§ Material shown
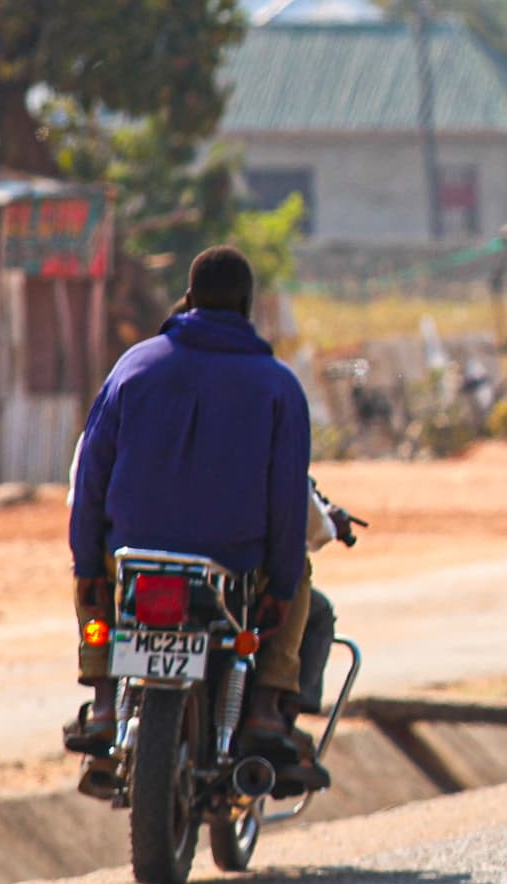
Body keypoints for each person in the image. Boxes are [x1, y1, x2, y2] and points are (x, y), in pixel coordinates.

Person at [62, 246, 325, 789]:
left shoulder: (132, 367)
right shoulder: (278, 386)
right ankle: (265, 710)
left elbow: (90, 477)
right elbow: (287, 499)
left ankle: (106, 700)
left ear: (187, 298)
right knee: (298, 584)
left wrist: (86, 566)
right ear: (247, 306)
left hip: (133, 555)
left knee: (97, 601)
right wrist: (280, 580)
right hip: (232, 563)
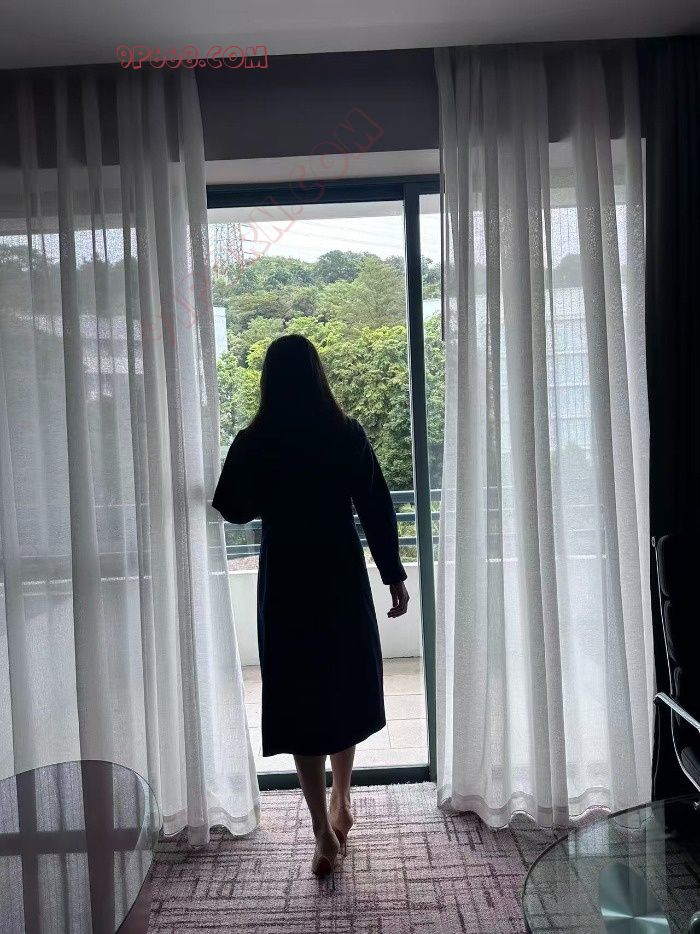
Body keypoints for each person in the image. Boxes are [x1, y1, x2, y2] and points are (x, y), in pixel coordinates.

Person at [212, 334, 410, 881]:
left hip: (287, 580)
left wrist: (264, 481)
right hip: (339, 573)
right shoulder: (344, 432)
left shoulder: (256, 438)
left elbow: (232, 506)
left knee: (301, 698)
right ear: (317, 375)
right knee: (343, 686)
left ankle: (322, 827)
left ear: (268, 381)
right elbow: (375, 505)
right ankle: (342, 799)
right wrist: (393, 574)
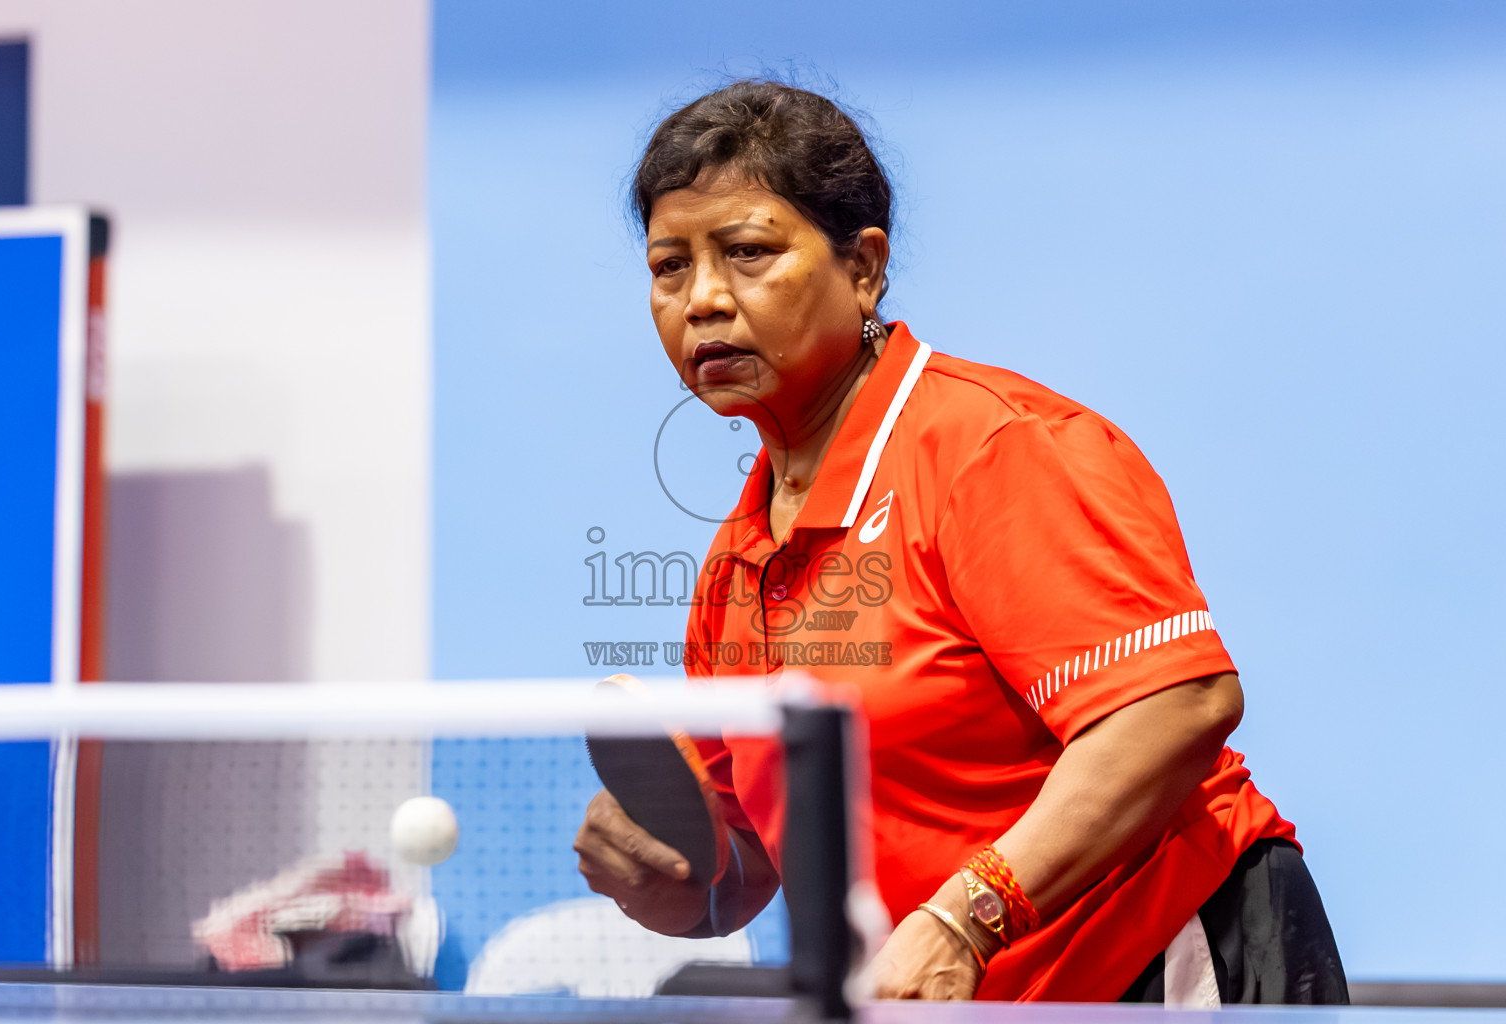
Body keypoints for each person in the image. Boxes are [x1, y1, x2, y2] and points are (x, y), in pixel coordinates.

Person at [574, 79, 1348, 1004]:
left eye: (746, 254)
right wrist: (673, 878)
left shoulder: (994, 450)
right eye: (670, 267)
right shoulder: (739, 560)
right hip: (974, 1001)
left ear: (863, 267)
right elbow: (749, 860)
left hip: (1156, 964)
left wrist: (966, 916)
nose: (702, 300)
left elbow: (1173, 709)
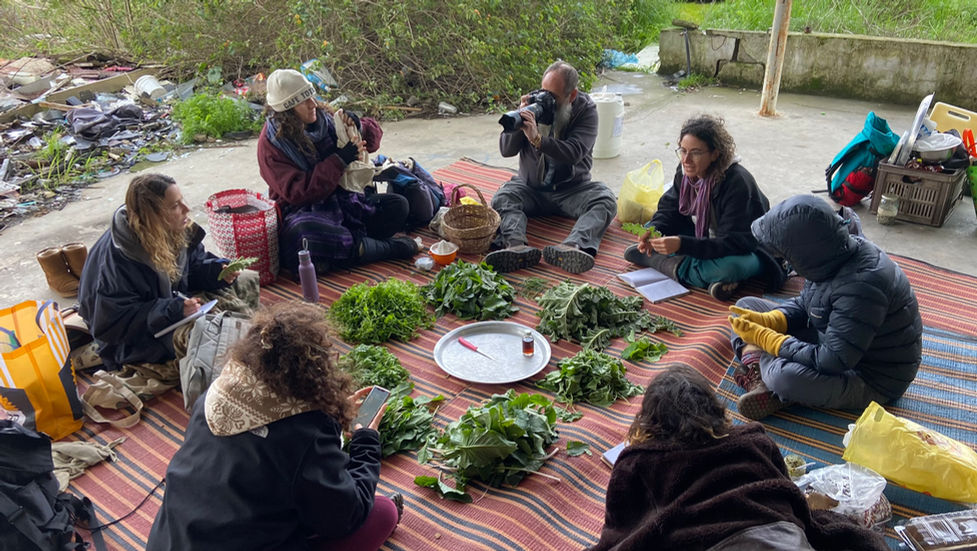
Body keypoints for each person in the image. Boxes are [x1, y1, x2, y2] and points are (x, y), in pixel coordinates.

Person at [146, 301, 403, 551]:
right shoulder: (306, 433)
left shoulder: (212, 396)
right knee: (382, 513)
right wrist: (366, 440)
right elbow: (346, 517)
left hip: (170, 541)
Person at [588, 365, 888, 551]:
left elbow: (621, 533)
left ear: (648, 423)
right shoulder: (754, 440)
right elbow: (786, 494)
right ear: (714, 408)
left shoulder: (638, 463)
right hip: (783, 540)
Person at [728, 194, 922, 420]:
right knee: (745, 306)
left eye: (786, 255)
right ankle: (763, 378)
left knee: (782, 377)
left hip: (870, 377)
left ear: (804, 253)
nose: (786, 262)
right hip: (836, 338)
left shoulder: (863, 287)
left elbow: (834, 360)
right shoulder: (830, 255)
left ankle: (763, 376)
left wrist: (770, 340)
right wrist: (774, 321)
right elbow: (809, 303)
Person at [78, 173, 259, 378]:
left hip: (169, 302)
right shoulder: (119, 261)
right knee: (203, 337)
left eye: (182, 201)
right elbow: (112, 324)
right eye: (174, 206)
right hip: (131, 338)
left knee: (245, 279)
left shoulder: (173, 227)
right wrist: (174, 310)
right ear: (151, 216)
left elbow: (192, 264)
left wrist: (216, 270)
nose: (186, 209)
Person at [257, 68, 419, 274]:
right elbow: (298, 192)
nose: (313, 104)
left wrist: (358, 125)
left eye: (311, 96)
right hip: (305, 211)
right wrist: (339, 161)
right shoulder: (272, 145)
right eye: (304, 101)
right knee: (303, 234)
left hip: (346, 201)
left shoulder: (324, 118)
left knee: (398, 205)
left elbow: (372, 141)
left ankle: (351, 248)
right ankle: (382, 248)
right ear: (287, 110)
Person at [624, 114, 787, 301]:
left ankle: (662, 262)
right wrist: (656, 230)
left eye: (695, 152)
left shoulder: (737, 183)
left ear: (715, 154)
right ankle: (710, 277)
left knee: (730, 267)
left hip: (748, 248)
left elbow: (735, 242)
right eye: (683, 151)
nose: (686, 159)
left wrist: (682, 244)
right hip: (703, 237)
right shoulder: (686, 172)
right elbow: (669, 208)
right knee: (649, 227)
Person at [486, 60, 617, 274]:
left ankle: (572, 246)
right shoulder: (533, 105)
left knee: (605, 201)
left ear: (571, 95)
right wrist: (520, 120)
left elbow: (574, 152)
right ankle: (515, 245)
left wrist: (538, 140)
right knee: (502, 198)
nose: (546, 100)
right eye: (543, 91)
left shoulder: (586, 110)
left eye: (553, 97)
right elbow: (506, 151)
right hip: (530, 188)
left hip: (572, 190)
==
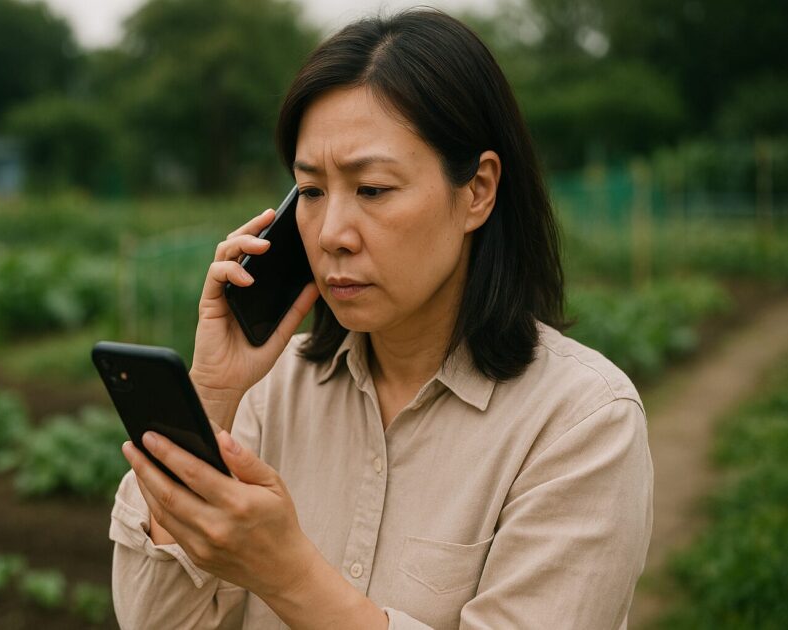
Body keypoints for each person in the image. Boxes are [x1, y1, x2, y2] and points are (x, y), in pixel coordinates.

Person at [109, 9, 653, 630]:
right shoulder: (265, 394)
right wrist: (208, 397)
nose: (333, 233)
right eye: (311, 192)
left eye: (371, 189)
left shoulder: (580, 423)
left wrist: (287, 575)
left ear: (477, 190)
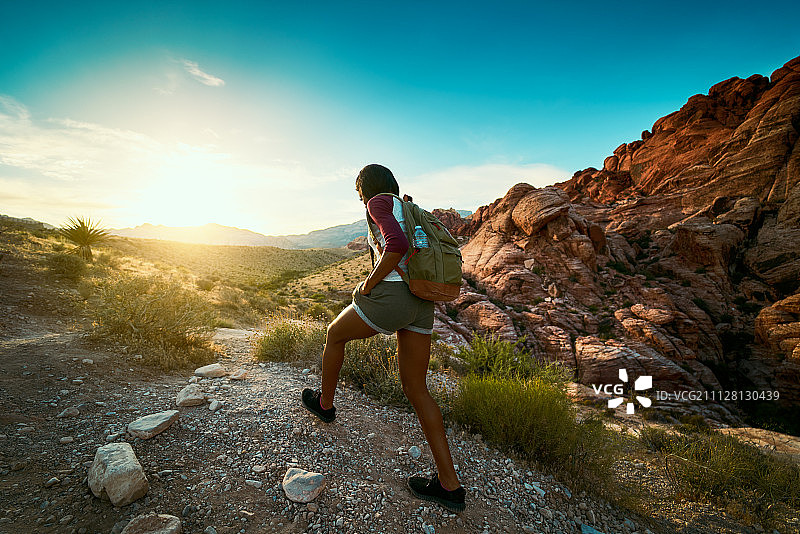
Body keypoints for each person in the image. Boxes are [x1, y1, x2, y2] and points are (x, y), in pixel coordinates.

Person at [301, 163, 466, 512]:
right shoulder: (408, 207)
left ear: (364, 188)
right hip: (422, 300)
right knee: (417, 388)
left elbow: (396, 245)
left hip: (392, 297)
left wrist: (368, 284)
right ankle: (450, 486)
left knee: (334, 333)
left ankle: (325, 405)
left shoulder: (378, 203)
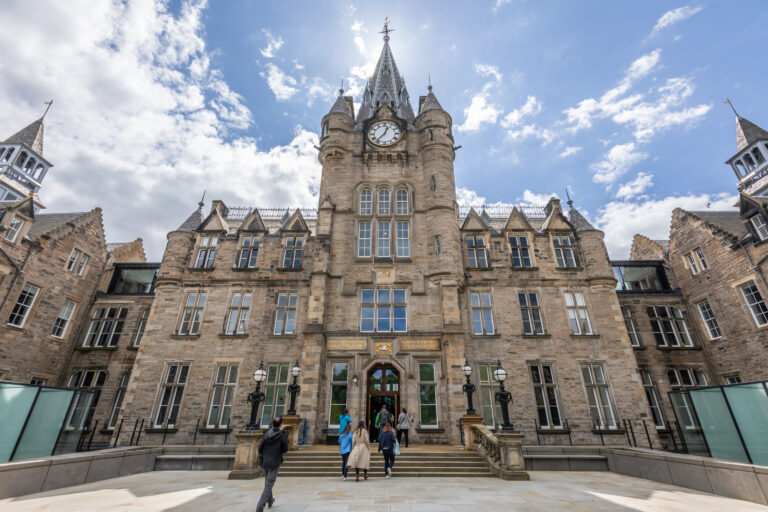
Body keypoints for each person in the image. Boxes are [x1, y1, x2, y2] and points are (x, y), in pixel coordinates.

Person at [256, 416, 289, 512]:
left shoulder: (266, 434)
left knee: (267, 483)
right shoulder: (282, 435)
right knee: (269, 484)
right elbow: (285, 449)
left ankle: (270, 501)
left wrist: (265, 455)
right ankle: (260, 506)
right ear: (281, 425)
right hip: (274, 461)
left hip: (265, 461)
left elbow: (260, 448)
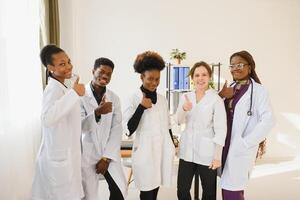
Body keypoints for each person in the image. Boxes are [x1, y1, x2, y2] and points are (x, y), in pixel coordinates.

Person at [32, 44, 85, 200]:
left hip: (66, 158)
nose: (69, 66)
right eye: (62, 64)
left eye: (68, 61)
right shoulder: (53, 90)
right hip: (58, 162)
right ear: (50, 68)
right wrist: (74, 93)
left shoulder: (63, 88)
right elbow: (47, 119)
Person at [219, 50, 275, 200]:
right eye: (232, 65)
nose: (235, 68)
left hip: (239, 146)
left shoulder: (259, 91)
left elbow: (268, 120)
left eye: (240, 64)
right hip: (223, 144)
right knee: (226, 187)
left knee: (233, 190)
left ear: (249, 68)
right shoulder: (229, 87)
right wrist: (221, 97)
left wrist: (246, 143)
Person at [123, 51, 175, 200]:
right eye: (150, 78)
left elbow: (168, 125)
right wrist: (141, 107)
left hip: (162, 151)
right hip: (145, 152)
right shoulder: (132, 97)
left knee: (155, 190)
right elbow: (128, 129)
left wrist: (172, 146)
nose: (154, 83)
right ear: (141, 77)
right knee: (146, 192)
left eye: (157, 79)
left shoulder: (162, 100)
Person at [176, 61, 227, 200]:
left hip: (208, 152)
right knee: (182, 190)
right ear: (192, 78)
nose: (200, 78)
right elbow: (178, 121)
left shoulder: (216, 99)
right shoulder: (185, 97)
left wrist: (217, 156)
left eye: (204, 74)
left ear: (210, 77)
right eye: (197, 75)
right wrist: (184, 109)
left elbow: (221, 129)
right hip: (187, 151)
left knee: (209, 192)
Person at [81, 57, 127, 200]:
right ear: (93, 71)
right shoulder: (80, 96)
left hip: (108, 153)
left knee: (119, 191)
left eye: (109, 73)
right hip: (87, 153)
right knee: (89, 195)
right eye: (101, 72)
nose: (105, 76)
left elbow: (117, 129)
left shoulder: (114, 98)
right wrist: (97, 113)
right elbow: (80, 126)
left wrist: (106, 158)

§ Task instructions
Read through the data above. Report each line that has the word "nose".

§ Response to the task
nose: (702, 300)
nose: (786, 262)
nose: (186, 209)
nose: (313, 104)
nose: (686, 159)
nose: (546, 100)
nose: (333, 233)
nose: (69, 66)
nose: (235, 68)
nose: (154, 83)
nose: (200, 78)
nose: (105, 76)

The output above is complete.